The Great Shakeout: Earthquake Preparedness

©Southern California Earthquake Center

September 13, 2017

Millions of people worldwide will practice how to Drop, Cover, and Hold On at 10:19 a.m. on October 19, 2017 during Great ShakeOut Earthquake Drills!


  1. Consider what may happen when an earthquake shakes your area. Plan what you will do now to prepare, so that when it happens you will be able to protect yourself and then recover quickly. See this page for what to do if you have a disability or an activity limitation.


  1. Drop, Cover, and Hold OnDrop to the ground, take Cover under a table or desk, and Hold On to it as if a major earthquake were happening (stay down for at least 60 seconds). Practice now so you will immediately protect yourself during earthquakes!
  2. While still under the table, or wherever you are, look around and imagine what would happen in a major earthquake. What would fall on you or others? What would be damaged? What would life be like after? What will you do before the actual earthquake happens to reduce losses and quickly recover?
  3. Finally, practice what your community will do after the shaking stops.
  4. A great extra step is to practice how to communicate with family, friends, and co-workers.
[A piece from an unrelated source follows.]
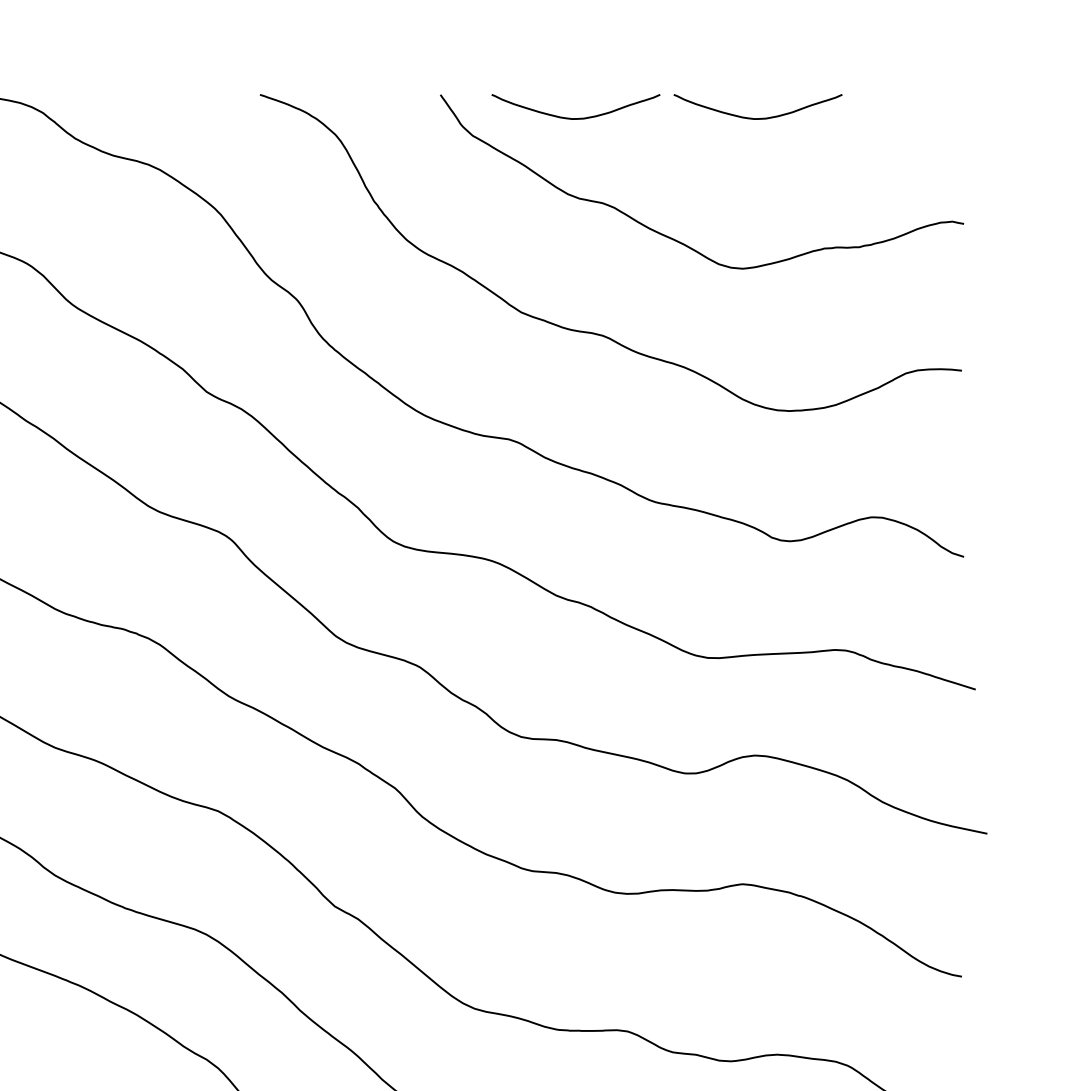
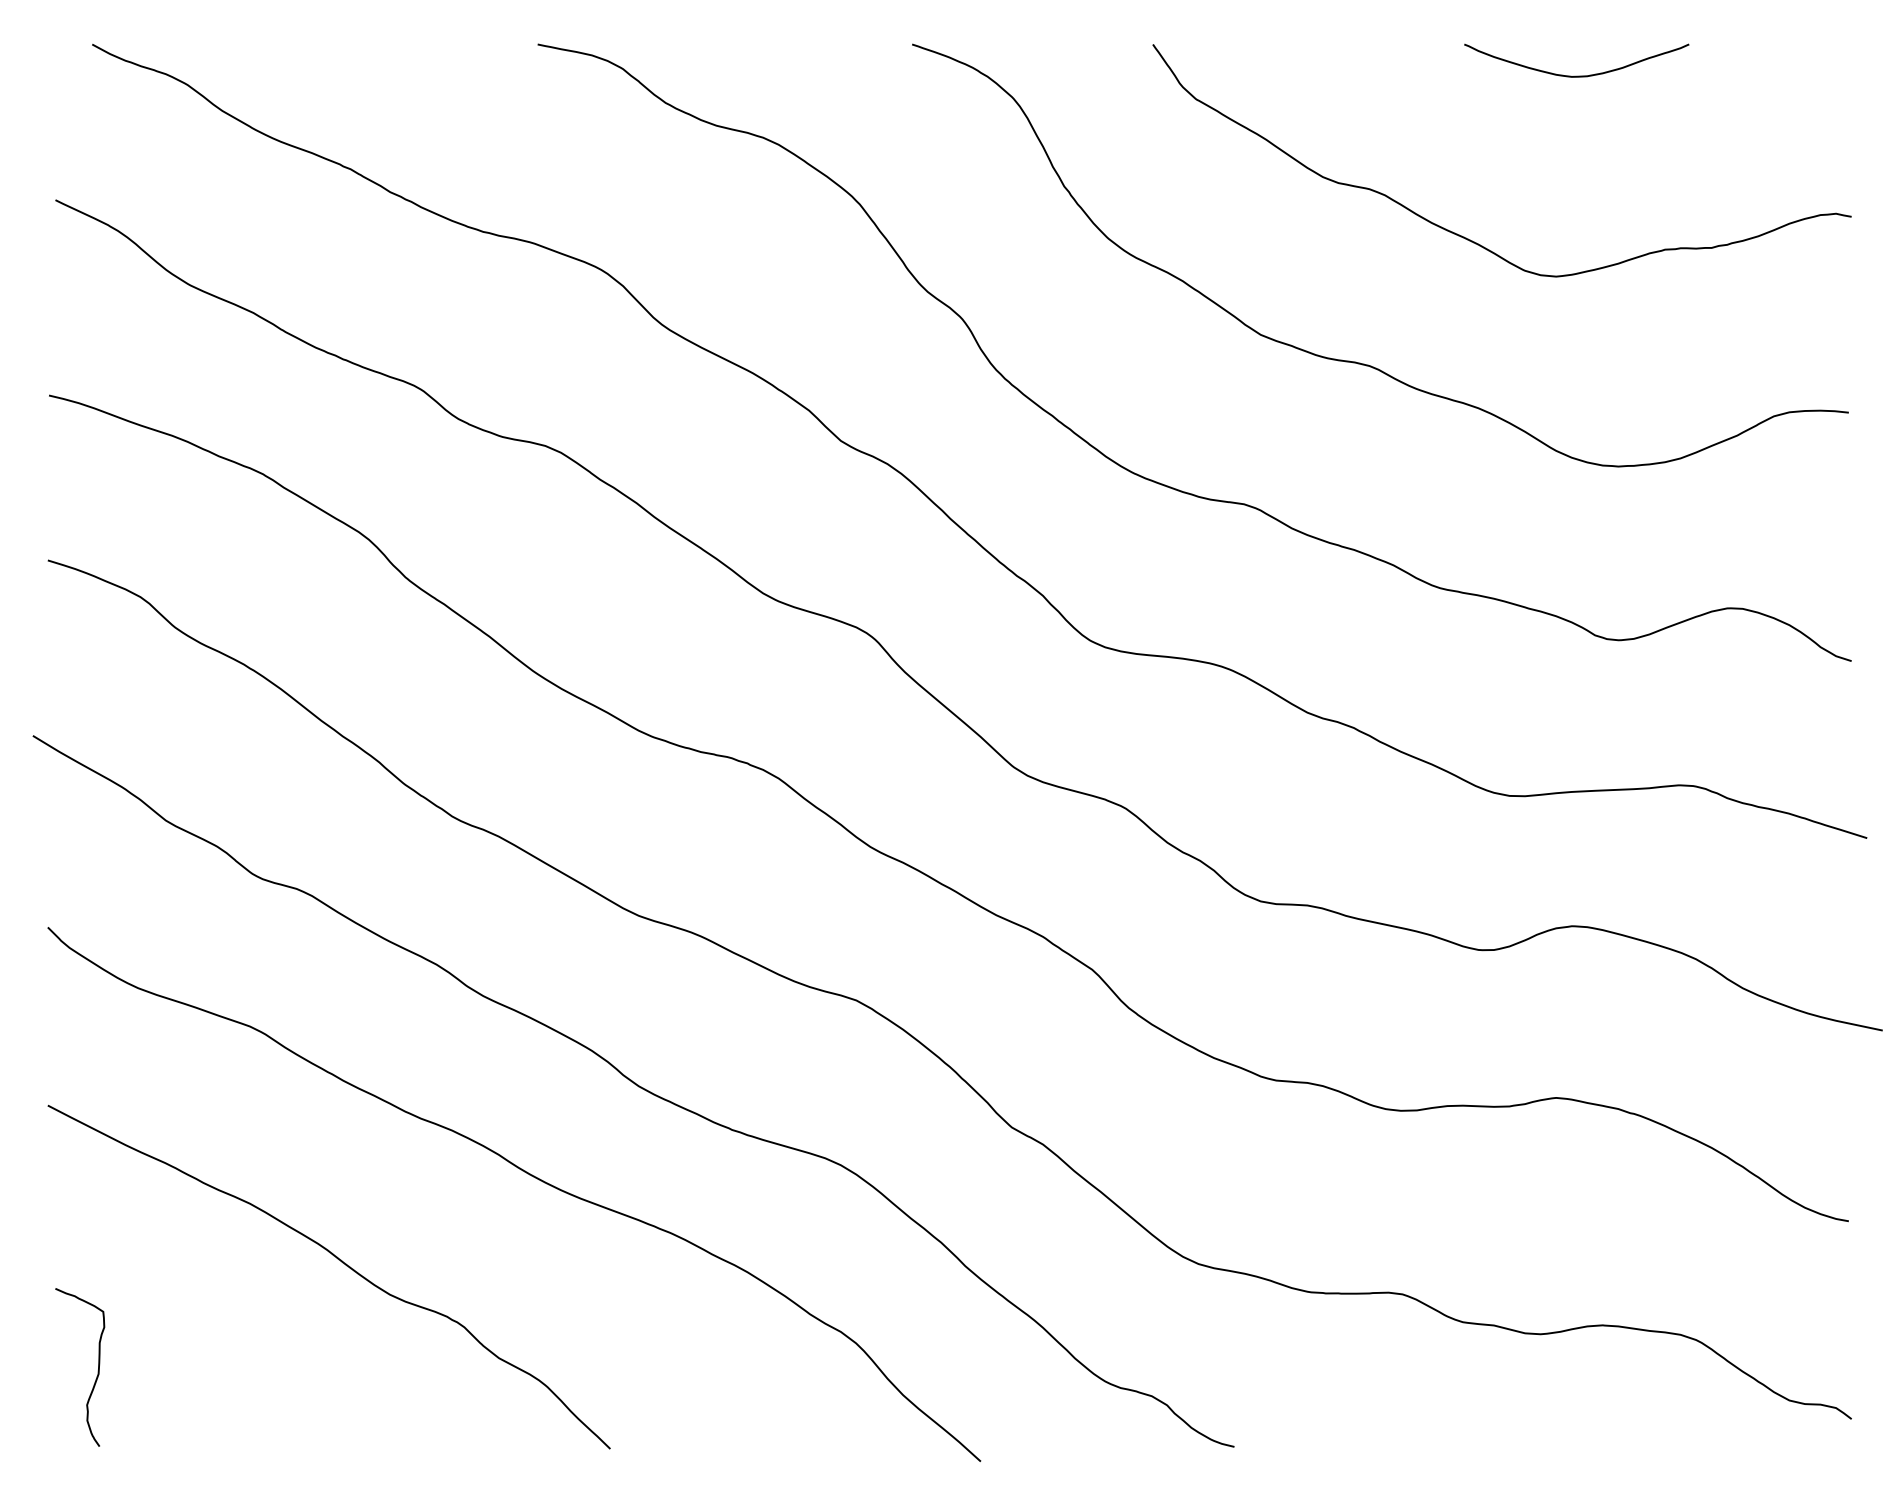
curve: (575, 118) -> (1333, 75), removed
Texting first before making phone calls is highly recommended. Learn more from ShakeOut partner Safe America Foundation and their "Text First. Talk Second." campaign, including how to hold a texting drill.

Develop a Plan

What we do now, before the earthquake, will determine what our lives will be like after.
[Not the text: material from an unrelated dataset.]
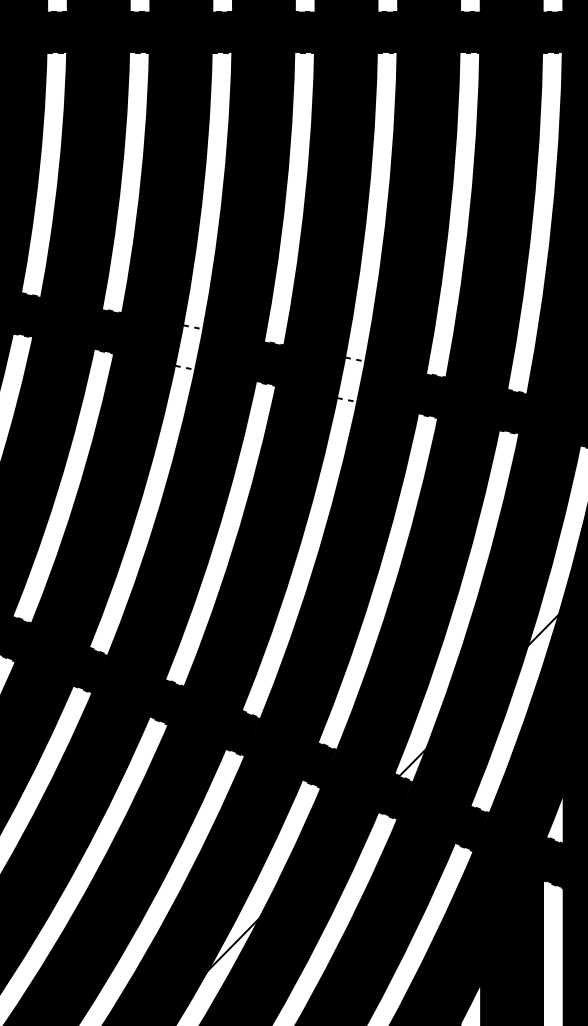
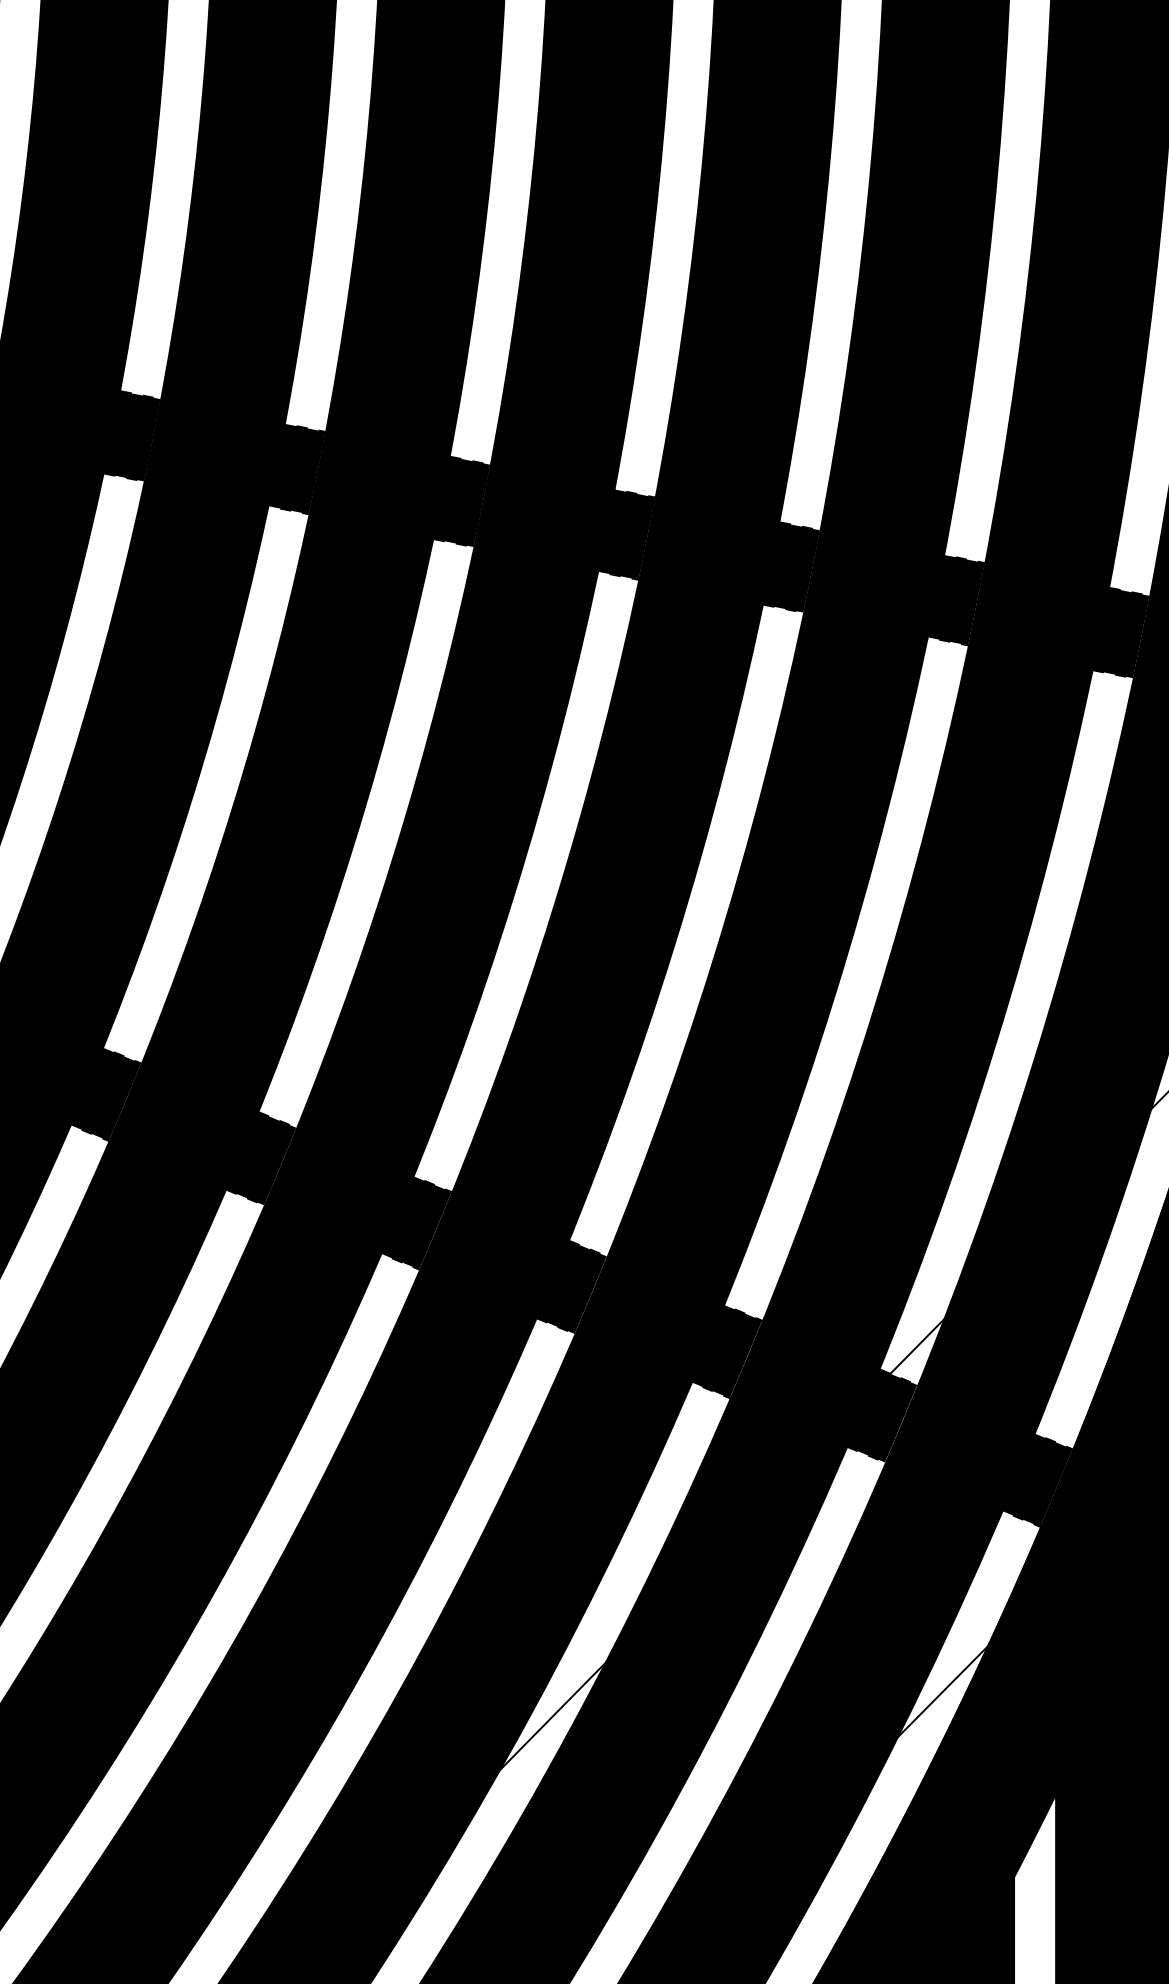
fill: (188, 347) -> (460, 501), added
fill: (350, 379) -> (790, 566), added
  • Do a "hazard hunt" for items that might fall in your home, dorm, or working environment during earthquakes and secure them. Do an inspection for non-structural items (bookshelves, equipment, etc.) that might fall and cause possible injuries. Move or secure these items to provide a safer environment.
  • Create a personal or family disaster-preparedness plan.
  • If you are a business or organization, develop, review and/or exercise your continuity plan to identify and practice organizational responsibilities.
  • Organize or refresh your emergency supply kits. Be prepared for the possibility that you, your family or those in your school or work place may need to remain in place for at least 3 days.
    • Store at least 1 gallon (4 liters) of water per person, per day
    • What other supplies might you need if transportation routes were blocked and you needed to remain in the same place for an extended length of time?
    • Organize and refresh your emergency equipment – fire extinguishers, first aid, flashlights, food, crank radios, satellite phones, generators, fuel; make sure everyone in your family or work place know the location and how to utilize supplies.
    • What else would you need to be on your own for up to 2 weeks?
    • What would you need if you are in your car or office when the earthquake strikes?
  • Consider whether earthquake insurance is right for you.
  • Create a game where everyone responds to a signal by practicing Drop Cover and Hold On. Talk to friends about what to expect during and after an earthquake.